(EXTRACT TO READ):

Over roughly a decade, Malawi implemented reforms that have helped improve the quality of care for women, nearly eliminated the gap in access to skilled birth attendants between the poorest and richest communities and urban and rural communities, and helped the country cut is maternal mortality ratio to 439 per 100,000 live births in 2016 from 675 in 2010. “This has strengthened the health system as a whole,” said Ateva.
Malawi’s journey from poor treatment and poor outcomes – as recently as 2006 nearly half of women gave birth without the benefit of a midwife or other skilled birth attendant – to a country that has succeeded in providing nearly all women, regardless of income or location, access to skilled birth attendants, is one that may be instructive for health leaders seeking to make similar gains.
Bilesi highlighted a few key pillars of the government’s strategy. They include both demand and supply side reforms.
The supply side reforms started a decade ago when the government adopted the Respectful Maternity Care Charter, which documents the rights of women and responsibilities of health workers. The Ministry of Health and nursing and midwifery training institutions, with support from the White Ribbon Alliance, translated the document into Malawi’s national language, Chichewa, and updated their curricula to align with it.
The government began heavily investing in training more midwives to address the shortage. The WHO recommends one midwife for every 175 people. In Malawi in 2016, a national survey had found “a critical shortage of midwives” – one midwife for every 5,058 people.
In 2018, the government accepted and promoted a manual for maternal care developed by the Association of Malawi midwives. The manual includes checklists to guide midwives and help ensure respectful, confidential care.
The government also launched, with support from the Association of Malawian Midwives, the “10,000 happy birthdays” campaign aimed at improving the training of midwives to control bleeding and stabilize women during and after childbirth and equip midwives with the skills needed to address common neonatal breathing challenges. The program aimed to improve the skills of midwives and inform the training of new midwives across the country. The government also launched performance-based financing which, research has indicated, improved the quality of childbirth care.
And, most recently, in 2021, the Malawian Ministry of Health officially endorsed and adopted the updated Respectful Maternity Care (RMC) Charter: The Universal Rights of Women and Newborns, which sets an international standard for the rights and services women and newborns should receive when seeking care. It was one of the first countries to do so.
The demand side reforms were aimed, in part, at making sure that women recognized the benefits of skilled birth attendants and knew about their health needs and rights. To achieve this goal, the government trained its 3,000 Health Extension Workers to educate women on the importance of prenatal care and skilled birth attendants.
Lastly, to make giving birth in a health facility more accessible and further reduce pressure on the staff of government facilities, the government established a public-private partnership with the Christian Health Association of Malawi, which runs 184 healthcare facilities around the country. Women who live near a Christian Health Association facility can elect to deliver their child in that facility, with the government covering the cost of their care. “So, they don’t have to trek to a government owned facility,” explained Bilesi, adding that the goal of these reforms was to build “a system that takes care of everyone,” including both midwife and patient.
The impact was swift and substantial and can be seen, said Bilesi, in the increasing numbers of women who give birth in health facilities.
In 2010, 73% of births in Malawi occurred in a health facility. By 2020, the percentage had reached 91%. Even rural women endeavor to give birth in a health facility, said Bilesi. While globally, 90% of urban births and 70% of rural births are attended by skilled health personnel, in Malawi access to skilled birth attendants is about equal for both urban and rural women – crucial for a country where 80% of the population is rural.

(EXPLORE THE MATERIAL):
1 > From the Malawi maternal health passage, copy everything from "In 2010, 73%" down to "population is rural.".
2 > Answer these from the Malawi maternal health passage:
(a) How many people per midwife does the WHO recommend?
(b) How many healthcare facilities does the Christian Health Association of Malawi run?
(c) What percentage of births in Malawi occurred in a health facility by 2020?
Work only from the Malawi maternal health passage.

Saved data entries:
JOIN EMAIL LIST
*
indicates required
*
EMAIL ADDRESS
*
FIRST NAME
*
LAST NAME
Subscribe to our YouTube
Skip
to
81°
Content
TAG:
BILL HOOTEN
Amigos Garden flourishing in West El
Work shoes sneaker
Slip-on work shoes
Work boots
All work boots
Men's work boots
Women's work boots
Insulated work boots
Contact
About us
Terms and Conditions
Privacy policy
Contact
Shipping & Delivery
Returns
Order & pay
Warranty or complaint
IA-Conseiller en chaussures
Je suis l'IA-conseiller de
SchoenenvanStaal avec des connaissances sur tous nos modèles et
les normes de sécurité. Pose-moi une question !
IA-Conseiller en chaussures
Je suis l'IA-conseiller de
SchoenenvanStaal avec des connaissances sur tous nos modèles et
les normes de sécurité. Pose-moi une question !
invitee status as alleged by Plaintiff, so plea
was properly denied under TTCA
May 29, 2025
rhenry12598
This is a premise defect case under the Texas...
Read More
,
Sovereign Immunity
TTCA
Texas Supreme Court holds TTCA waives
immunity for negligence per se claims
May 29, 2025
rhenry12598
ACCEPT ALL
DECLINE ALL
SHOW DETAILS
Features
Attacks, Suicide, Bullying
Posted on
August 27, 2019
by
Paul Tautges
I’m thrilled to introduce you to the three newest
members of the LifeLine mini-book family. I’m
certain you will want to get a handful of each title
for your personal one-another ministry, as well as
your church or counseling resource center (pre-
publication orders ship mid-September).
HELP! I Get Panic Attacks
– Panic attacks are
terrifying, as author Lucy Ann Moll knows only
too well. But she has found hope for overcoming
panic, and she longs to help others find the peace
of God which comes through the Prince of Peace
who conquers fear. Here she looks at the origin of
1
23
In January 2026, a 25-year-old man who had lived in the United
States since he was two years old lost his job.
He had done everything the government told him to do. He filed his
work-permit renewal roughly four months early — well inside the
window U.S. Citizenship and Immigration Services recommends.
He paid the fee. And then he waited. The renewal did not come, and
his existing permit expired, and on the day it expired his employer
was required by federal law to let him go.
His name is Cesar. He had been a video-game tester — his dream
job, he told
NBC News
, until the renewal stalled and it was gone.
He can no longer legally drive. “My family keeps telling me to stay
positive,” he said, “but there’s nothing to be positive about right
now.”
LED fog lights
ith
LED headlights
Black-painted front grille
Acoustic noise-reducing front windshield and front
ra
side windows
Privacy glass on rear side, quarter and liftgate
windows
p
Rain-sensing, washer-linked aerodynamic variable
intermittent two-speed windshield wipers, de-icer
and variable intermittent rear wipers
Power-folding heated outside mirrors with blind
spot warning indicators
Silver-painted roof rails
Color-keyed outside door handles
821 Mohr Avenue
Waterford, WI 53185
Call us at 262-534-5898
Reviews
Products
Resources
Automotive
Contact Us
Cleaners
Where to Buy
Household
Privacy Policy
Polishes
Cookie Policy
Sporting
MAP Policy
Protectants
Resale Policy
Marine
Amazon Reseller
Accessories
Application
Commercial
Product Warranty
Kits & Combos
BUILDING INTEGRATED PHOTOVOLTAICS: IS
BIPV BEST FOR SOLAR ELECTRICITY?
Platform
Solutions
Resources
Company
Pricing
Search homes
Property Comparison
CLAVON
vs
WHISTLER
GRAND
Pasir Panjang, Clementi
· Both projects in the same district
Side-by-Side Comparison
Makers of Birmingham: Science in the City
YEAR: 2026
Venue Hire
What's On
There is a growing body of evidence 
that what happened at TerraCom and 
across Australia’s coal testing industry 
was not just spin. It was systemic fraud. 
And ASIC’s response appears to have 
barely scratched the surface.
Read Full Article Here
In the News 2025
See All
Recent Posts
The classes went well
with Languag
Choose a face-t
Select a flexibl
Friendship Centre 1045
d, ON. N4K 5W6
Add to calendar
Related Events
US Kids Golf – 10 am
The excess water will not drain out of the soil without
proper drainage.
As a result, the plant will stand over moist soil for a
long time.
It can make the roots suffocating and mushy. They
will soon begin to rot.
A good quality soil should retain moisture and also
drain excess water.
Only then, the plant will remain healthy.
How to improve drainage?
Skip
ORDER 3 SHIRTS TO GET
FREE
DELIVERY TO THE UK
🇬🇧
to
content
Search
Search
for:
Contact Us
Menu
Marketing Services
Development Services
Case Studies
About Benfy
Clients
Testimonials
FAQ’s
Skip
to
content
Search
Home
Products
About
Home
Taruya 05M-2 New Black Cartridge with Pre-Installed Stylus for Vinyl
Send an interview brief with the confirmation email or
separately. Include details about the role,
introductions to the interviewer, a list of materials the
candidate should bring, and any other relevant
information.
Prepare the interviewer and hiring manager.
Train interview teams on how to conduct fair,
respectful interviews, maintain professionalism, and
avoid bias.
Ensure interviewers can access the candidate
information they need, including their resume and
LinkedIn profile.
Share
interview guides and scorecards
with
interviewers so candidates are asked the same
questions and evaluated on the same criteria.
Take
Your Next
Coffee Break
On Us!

(ANSWERS):
1 >
In 2010, 73% of births in Malawi occurred in a health facility. By 2020, the percentage had reached 91%. Even rural women endeavor to give birth in a health facility, said Bilesi. While globally, 90% of urban births and 70% of rural births are attended by skilled health personnel, in Malawi access to skilled birth attendants is about equal for both urban and rural women – crucial for a country where 80% of the population is rural.

2 >
(a) One midwife for every 175 people.
(b) 184.
(c) 91%.